Standing Wave Analysis on a Stretched Wire with Fixed Endpoints

[SirRoland]

Homework Statement

A wire with mass 35.0 is stretched so that its ends are tied down at points a distance 83.0 apart. The wire vibrates in its fundamental mode with frequency 64.0 and with an amplitude at the antinodes of 0.270 .

it asks for: Tension
Speed of propagation
maxmimum transverse velocity and
maximum acceleration

Homework Equations

Wave equation Asin(kx-wt)

I figured I was suppose to put the equation into this form first, however I was really unsure because I have never done a problem like this before.

The Attempt at a Solution

.270cmSin(7.57x-402.12t)
.270 is given
7.57 i took 2pi/.83 : here I am assuming .83m (83 cm given) is the wavelength, as I did not know what else it could be.
402.12 i have from frequency * 2pi.

I am not sure at all if this is a step in the right direction, any help is really appreciated :)

 

[danielakkerma]

Hi,
Lets resolve the problem one step at a time:
Think about Newtonian mechanics, for the part regarding the tension.
Remember that the force is $$\vec{F}=m \cdot \vec{a}$$
Think about what you need to get that..
The same applies to the velocity, and acceleration.
Recall(and this is quite a bulky hint) the equation you've been given is that of the translation, i.e:
$$x=Asin(\omega t - kx)$$

Daniel

 

[Je m'appelle]

"A wire with mass 35.0 is stretched so that its ends are tied down at points a distance 83.0 apart."

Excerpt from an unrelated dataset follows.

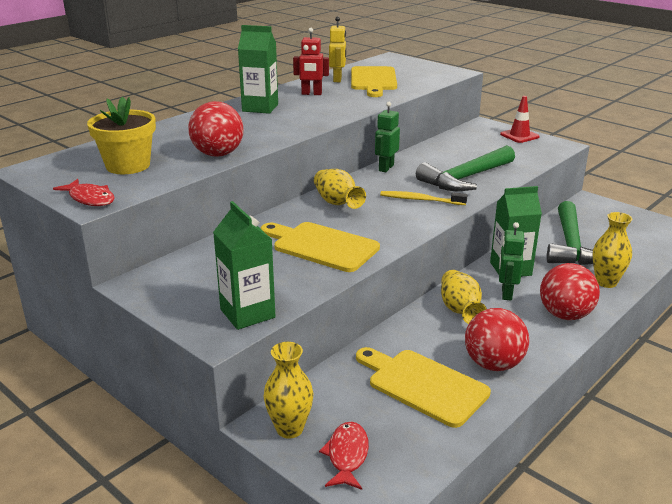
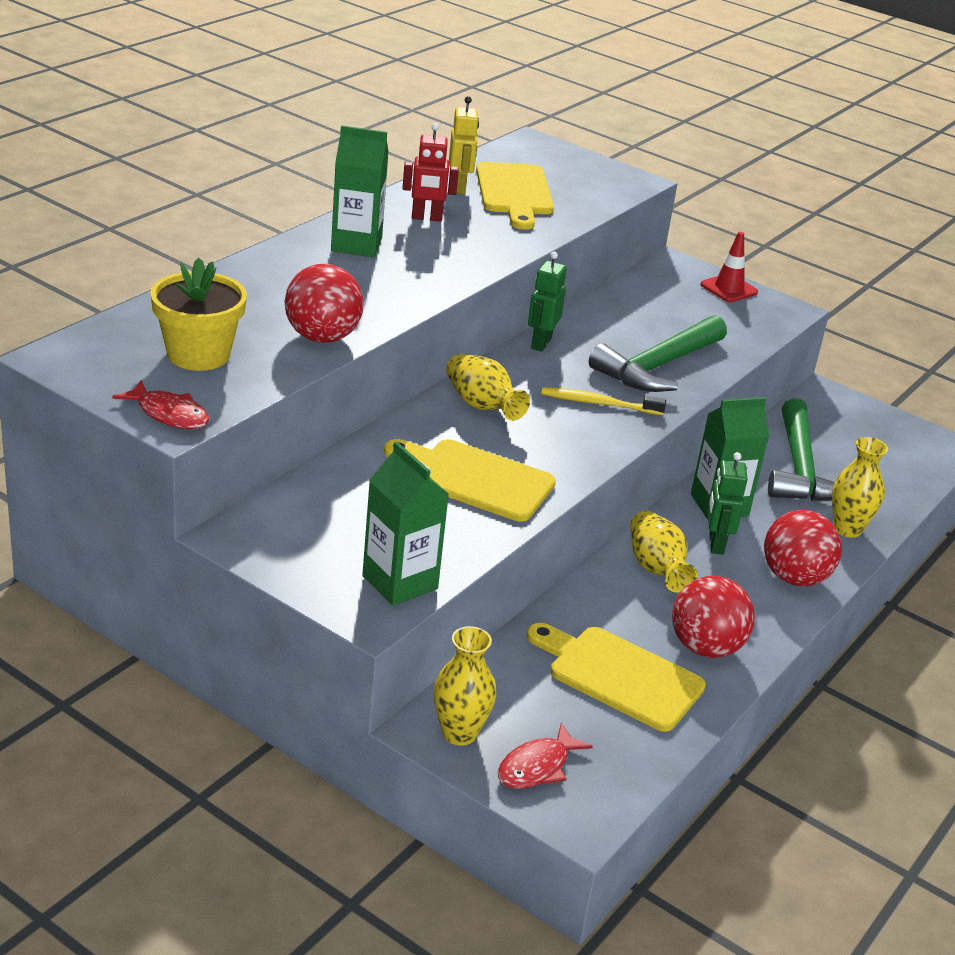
camera: 10 degrees left, 5 degrees up
red fish [319,422,369,490] -> red fish turned 135 degrees counterclockwise [498,723,593,789]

As the endpoints of the wire are fixed the wave formed on this wire will be a standing wave.

"The wire vibrates in its fundamental mode with frequency 64.0 and with an amplitude at the antinodes of 0.270."

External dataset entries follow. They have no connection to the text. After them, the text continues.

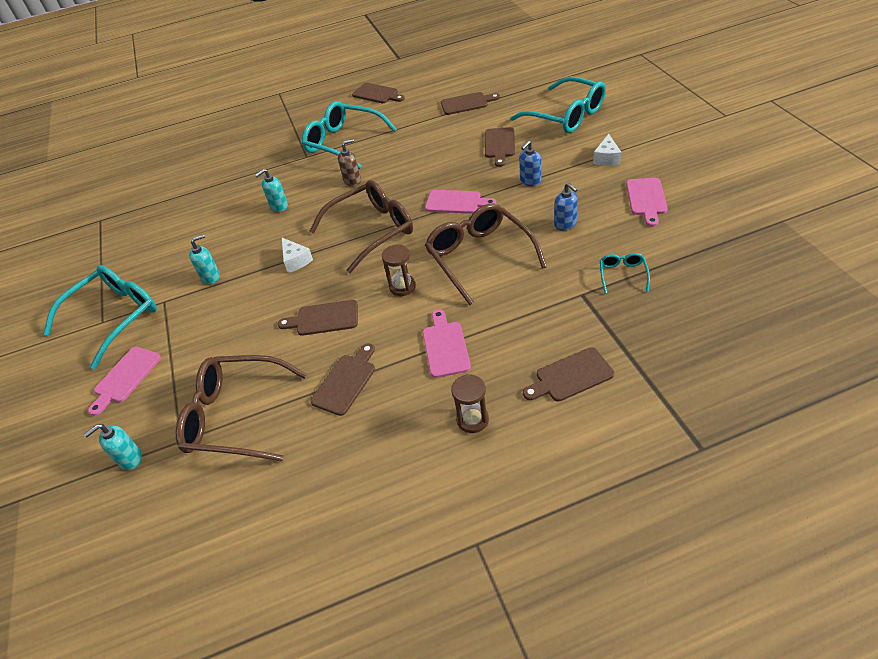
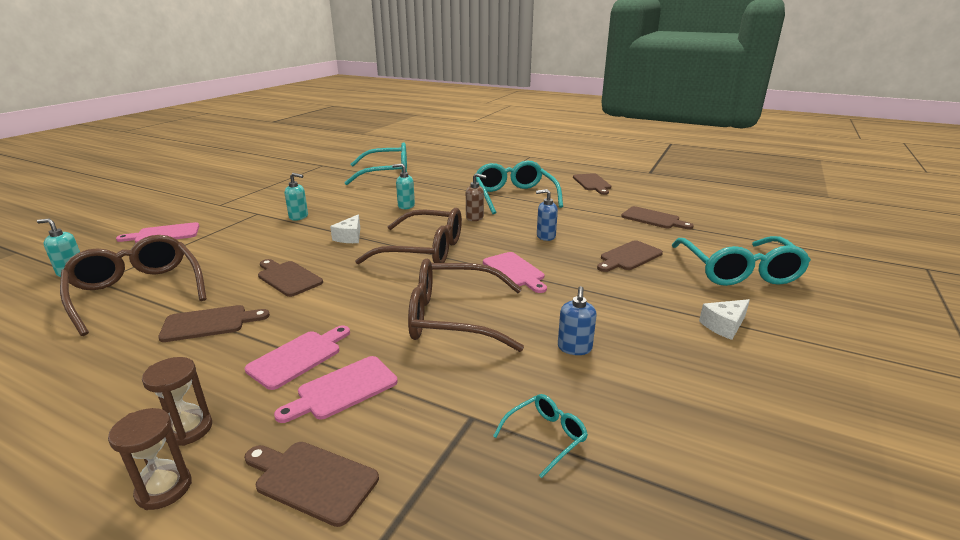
camera: 40 degrees right, 20 degrees down
turquoise glasses [43,265,157,369] -> turquoise glasses moved to [344,142,407,185]
brown hourglass [382,245,416,296] -> brown hourglass moved to [108,408,192,510]
brown glasses [425,203,547,305] -> brown glasses turned 105 degrees counterclockwise [408,259,524,352]
blue soap dispenser [519,141,541,186] -> blue soap dispenser moved to [536,189,558,241]
pink cutting board [626,178,668,227] -> pink cutting board moved to [274,356,398,423]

Do you know what's the concept of fundamental frequency mode of vibration in a standing wave? Do you know the definition of antinodes?

The general vibration equation for a standing wave:

$$y_n(x,t) = b_n sin(k_n x) cos(\omega_n t + \delta_n)$$

Where

$$k_n = \frac{n \pi}{L}$$

$$\omega_n = k_n v = \frac{n \pi v}{L}$$

And

$$\lambda_n = \frac{2 \pi}{k_n} = \frac{2L}{n}$$

$$\nu_n = \frac{\omega_n}{2 \pi} = n \frac{v}{2L}$$

$$v = \sqrt{\frac{T}{\mu}}$$

For a fundamental vibration, $$n = 1$$.

Glossary:

$$b_n$$ is the amplitude at the nth mode of vibration.

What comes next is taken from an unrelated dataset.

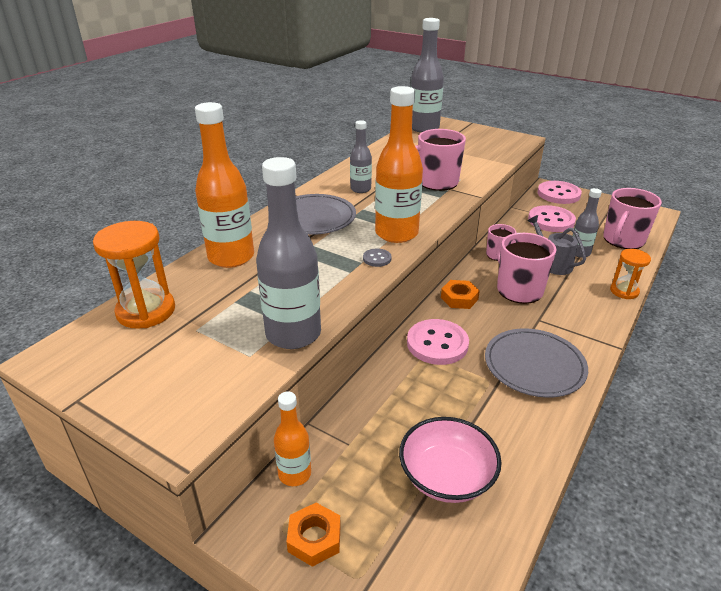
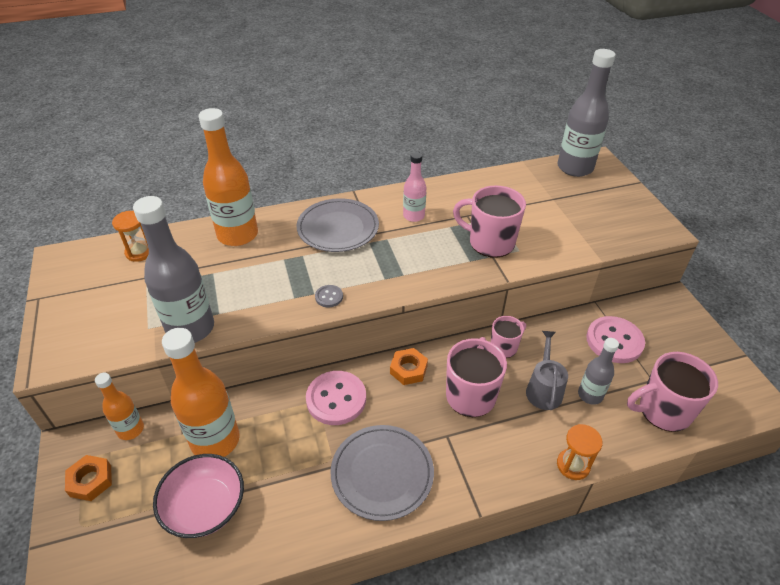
camera: 40 degrees right, 10 degrees up
orange hourglass [93,221,175,329] -> orange hourglass [112,211,149,262], size x0.60
grey bottle [350,120,372,193] -> pink bottle [403,152,427,222]
orange bottle [375,86,423,243] -> orange bottle moved to [162,328,240,457]
pink button [537,181,582,204] -> none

$$\delta_n$$ is the phase angle (in case there is one) at the nth mode of vibration.

$$k_n$$ is the wavenumber at the nth mode of vibration.

$$\omega_n$$ is the angular frequency at the nth mode of vibration.

$$\lambda_n$$ is the wave length at the nth mode of vibration.

$$\nu_n$$ is the frequency at the nth mode of vibration.

$$v$$ is the velocity of propagation of the wave in the wire.

$$T$$ is the tension of the wire.

$$\mu$$ is the linear density of the wire.

The speed of propagation should be the speed of the wave $$v$$.

The maximum transverse velocity can be found through $$\frac{d}{dt}y_n(x,t)$$

The maximum transverse acceleration can be found through $$\frac{d^2}{dt^2}y_n(x,t)$$

Note that in order to find the maximum value for the transverse velocity and acceleration you have to analyze when $$\frac{d}{dt}y_n(x,t)$$ and $$\frac{d^2}{dt^2}y_n(x,t)$$ achieve maximum value respectively.

All of this should be in your textbook.

Now use them according to the values given.

If there's anything you didn't understand feel free to ask.